== Texto proporcionado ==

::::

Al pueblo del Estado de Nueva York:

Antes de proceder al examen de cualesquiera otras objeciones en contra de un poder tributario ilimitado de la Unión, haré una observación general, a saber: que si la jurisdicción del gobierno nacional, en lo tocante a ingresos, se restringiese a ciertos objetos determinados, esto tendría naturalmente como consecuencia que una proporción excesiva de las cargas públicas pesaría sobre esos objetos. Esto acarrearía dos males: que ciertas ramas de la industria se verían sofocadas, y la distribución desigual de los impuestos, tanto entre los varios Estados como entre los ciudadanos del mismo Estado.

::::

== Información proporcionada ==
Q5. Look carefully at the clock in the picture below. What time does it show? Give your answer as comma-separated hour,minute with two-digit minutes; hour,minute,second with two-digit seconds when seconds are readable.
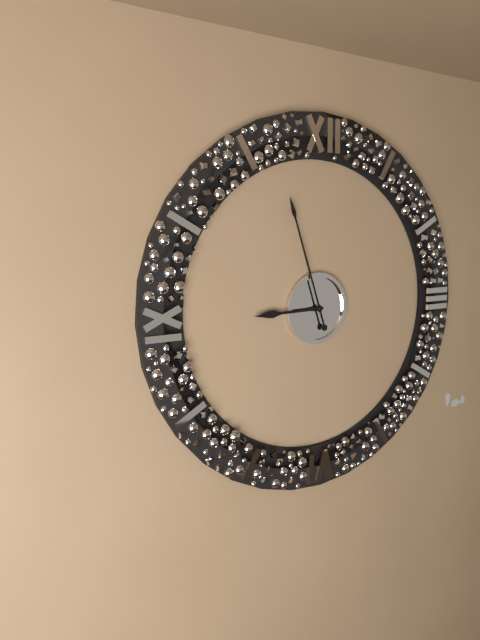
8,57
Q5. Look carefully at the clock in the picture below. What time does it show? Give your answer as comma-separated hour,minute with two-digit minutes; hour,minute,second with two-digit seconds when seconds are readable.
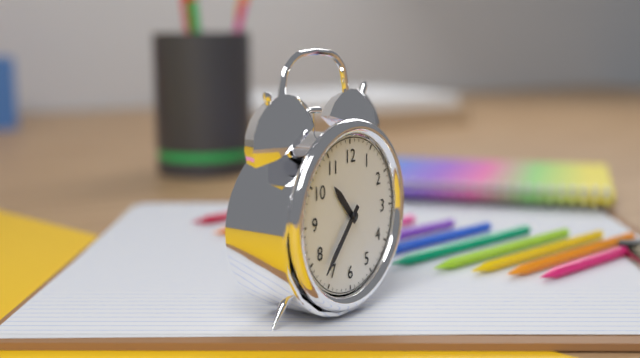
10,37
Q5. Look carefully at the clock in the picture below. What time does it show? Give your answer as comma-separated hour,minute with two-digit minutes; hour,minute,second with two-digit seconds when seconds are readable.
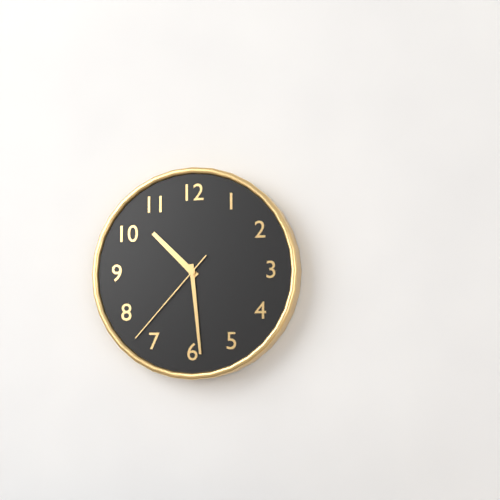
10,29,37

::::

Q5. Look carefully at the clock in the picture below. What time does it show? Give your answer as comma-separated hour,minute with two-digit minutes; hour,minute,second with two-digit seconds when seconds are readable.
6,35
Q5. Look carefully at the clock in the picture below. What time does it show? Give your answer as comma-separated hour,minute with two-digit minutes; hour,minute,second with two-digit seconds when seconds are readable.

::::

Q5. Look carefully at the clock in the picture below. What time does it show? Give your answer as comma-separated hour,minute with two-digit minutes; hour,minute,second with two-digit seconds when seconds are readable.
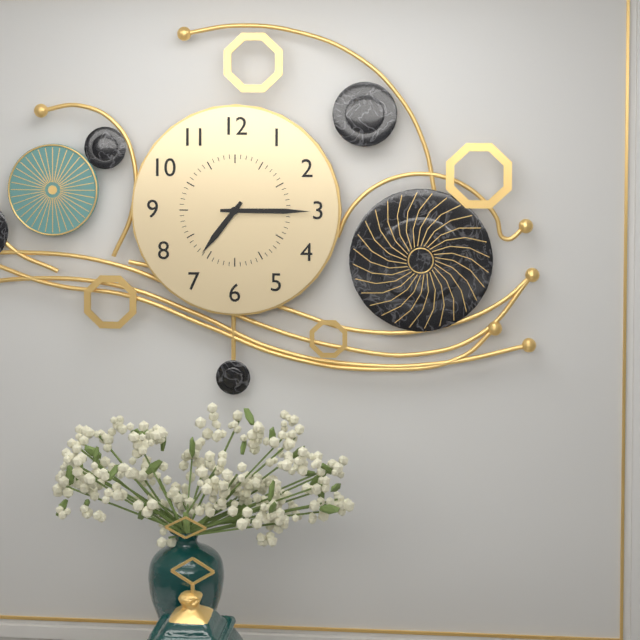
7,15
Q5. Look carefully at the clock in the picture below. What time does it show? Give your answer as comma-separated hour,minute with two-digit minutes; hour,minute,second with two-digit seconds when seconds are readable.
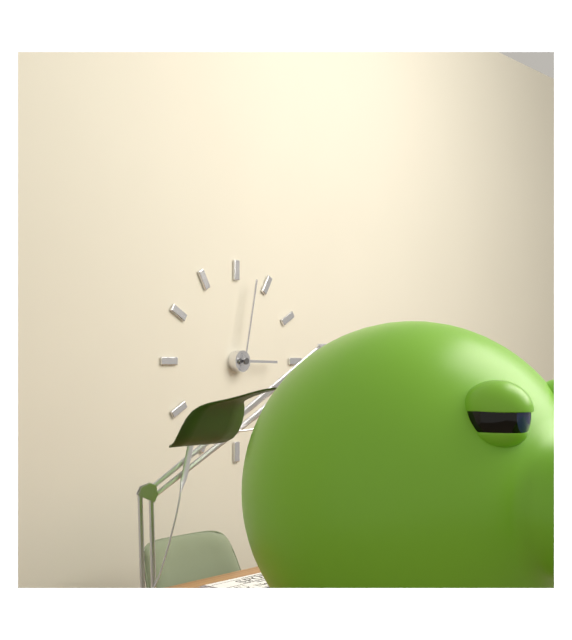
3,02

::::

== Descripción de la tarea ==
Transcribe íntegro y sin ningún cambio el texto de arriba sobre el poder tributario de la Unión.

== Resultado ==
Al pueblo del Estado de Nueva York:

Antes de proceder al examen de cualesquiera otras objeciones en contra de un poder tributario ilimitado de la Unión, haré una observación general, a saber: que si la jurisdicción del gobierno nacional, en lo tocante a ingresos, se restringiese a ciertos objetos determinados, esto tendría naturalmente como consecuencia que una proporción excesiva de las cargas públicas pesaría sobre esos objetos. Esto acarrearía dos males: que ciertas ramas de la industria se verían sofocadas, y la distribución desigual de los impuestos, tanto entre los varios Estados como entre los ciudadanos del mismo Estado.